**Text segment**
"""

Focus Areas:    Administrative Law | Consumer Protection | Data Security | FTC | FTC Act Section 5

Testimony of Geoffrey A. Manne, Legislative Hearing on 17 FTC Bills, House Committee on Energy and Commerce Subcommittee on Commerce, Manufacturing, and Trade

Legislative Hearing on 17 FTC Bills Before the H. Comm. on Energy and Commerce, Subcomm. on Commerce, Manufacturing, and Trade, 114th Cong. (2016) (statement of Geoffrey A. Manne, Executive Director, International Center for Law & Economics).

Summary

“Congressional reauthorization of the FTC is long overdue. It has been twenty-two years since Congress last gave the FTC a significant course-correction and even that one, codifying
the heart of the FTC’s 1980 Unfairness Policy Statement, has not had the effect Congress expected. Indeed, neither that policy statement nor the 1983 Deception Policy Statement,
nor the 2015 Unfair Methods of Competition Enforcement Policy Statement, will, on their own, ensure that the FTC strikes the right balance between over- and underenforcement
of its uniquely broad mandate under Section 5 of the FTC Act.

These statements are not without value, and we support codifying the other key provisions of the Unfairness Policy Statement that were not codified in 1980, as well as codifying the Deception Policy Statement. In particular, we urge Congress or the FTC to clarify the meaning of “materiality,” the key element of Deception, which the Commission has effectively
nullified.

But a shoring up of substantive standards does not address the core problem: ultimately, that the FTC’s processes have enabled it to operate with essentially unbounded discretion in developing the doctrine by which its three high level standards are applied in real-world cases. Chiefly, the FTC has been able to circumvent judicial review through what it calls its
“common law of consent decrees,” and to effectively circumvent the rulemaking safeguards imposed by Congress in 1980 through a variety of forms of “soft law”: guidance and recommendations that have, if indirectly and through amorphous forms of pressure, essentially regulatory effect.

"""

**Task item A**
Decide whether each statement agrees with the testimony summary: (i) It has been twenty-two years since Congress last gave the FTC a significant course-correction. (ii) "Materiality" is described as the key element of Deception. (iii) Shoring up substantive standards addresses the core problem. For each, answer yes or no and quote the deciding words.
**Task item B**
According to the testimony summary, what does the FTC call the means by which it has been able to circumvent judicial review?

**Data shown**

"""

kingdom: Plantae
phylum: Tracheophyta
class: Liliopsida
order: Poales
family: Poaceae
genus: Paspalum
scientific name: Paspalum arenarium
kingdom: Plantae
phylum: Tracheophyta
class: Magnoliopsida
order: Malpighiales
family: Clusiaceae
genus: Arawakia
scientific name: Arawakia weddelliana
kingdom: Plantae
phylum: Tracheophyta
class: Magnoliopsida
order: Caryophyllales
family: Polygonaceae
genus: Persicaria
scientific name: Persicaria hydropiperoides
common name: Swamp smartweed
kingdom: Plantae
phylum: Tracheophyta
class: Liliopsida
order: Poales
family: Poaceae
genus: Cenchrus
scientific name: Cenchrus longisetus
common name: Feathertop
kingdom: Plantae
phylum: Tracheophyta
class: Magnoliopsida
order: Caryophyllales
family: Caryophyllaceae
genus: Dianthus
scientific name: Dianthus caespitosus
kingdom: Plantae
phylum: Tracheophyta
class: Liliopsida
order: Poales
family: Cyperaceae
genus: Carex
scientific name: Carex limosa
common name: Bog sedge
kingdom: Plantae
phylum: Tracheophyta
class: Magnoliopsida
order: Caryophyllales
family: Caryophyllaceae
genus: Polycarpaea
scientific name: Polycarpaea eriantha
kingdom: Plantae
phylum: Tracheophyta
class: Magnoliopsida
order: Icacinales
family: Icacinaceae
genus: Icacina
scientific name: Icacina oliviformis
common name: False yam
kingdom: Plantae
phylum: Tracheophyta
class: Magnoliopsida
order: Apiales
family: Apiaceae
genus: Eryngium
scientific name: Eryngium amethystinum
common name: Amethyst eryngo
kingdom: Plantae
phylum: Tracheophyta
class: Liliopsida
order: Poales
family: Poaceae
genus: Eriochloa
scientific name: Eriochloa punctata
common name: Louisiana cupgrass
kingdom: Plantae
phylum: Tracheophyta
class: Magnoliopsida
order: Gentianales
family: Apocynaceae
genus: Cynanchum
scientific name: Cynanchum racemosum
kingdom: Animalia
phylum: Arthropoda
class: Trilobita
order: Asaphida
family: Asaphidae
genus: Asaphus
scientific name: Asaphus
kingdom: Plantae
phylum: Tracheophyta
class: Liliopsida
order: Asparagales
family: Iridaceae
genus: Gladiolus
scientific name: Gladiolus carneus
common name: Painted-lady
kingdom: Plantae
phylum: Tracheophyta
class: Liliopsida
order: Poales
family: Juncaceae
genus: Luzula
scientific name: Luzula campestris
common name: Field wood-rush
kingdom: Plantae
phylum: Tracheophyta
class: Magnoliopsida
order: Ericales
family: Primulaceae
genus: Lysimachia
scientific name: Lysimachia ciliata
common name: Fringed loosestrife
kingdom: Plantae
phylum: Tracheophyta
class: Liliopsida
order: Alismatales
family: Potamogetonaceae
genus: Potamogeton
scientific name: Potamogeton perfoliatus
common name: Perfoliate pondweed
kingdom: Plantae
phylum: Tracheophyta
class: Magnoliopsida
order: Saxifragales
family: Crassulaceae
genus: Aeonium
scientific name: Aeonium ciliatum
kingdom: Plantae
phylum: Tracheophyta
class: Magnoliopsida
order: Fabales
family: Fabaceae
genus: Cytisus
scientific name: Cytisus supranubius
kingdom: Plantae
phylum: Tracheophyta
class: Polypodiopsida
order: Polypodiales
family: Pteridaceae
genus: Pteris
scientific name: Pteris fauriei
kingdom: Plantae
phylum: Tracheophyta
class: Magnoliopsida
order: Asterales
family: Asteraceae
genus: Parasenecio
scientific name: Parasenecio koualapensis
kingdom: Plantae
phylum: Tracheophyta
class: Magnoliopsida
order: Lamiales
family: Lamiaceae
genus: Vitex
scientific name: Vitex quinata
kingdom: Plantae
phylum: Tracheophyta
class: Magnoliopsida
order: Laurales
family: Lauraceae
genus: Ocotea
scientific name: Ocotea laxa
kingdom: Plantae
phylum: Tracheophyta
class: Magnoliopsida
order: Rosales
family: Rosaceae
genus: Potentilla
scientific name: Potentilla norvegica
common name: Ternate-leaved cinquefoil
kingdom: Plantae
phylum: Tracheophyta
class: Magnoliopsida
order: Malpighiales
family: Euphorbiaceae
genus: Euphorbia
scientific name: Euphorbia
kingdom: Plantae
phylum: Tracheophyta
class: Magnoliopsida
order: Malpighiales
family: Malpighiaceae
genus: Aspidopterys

"""

**Answer space A**
(i) Yes: "It has been twenty-two years since Congress last gave the FTC a significant course-correction"
(ii) Yes: "clarify the meaning of “materiality,” the key element of Deception"
(iii) No: "But a shoring up of substantive standards does not address the core problem"

**Answer space B**
Its "common law of consent decrees."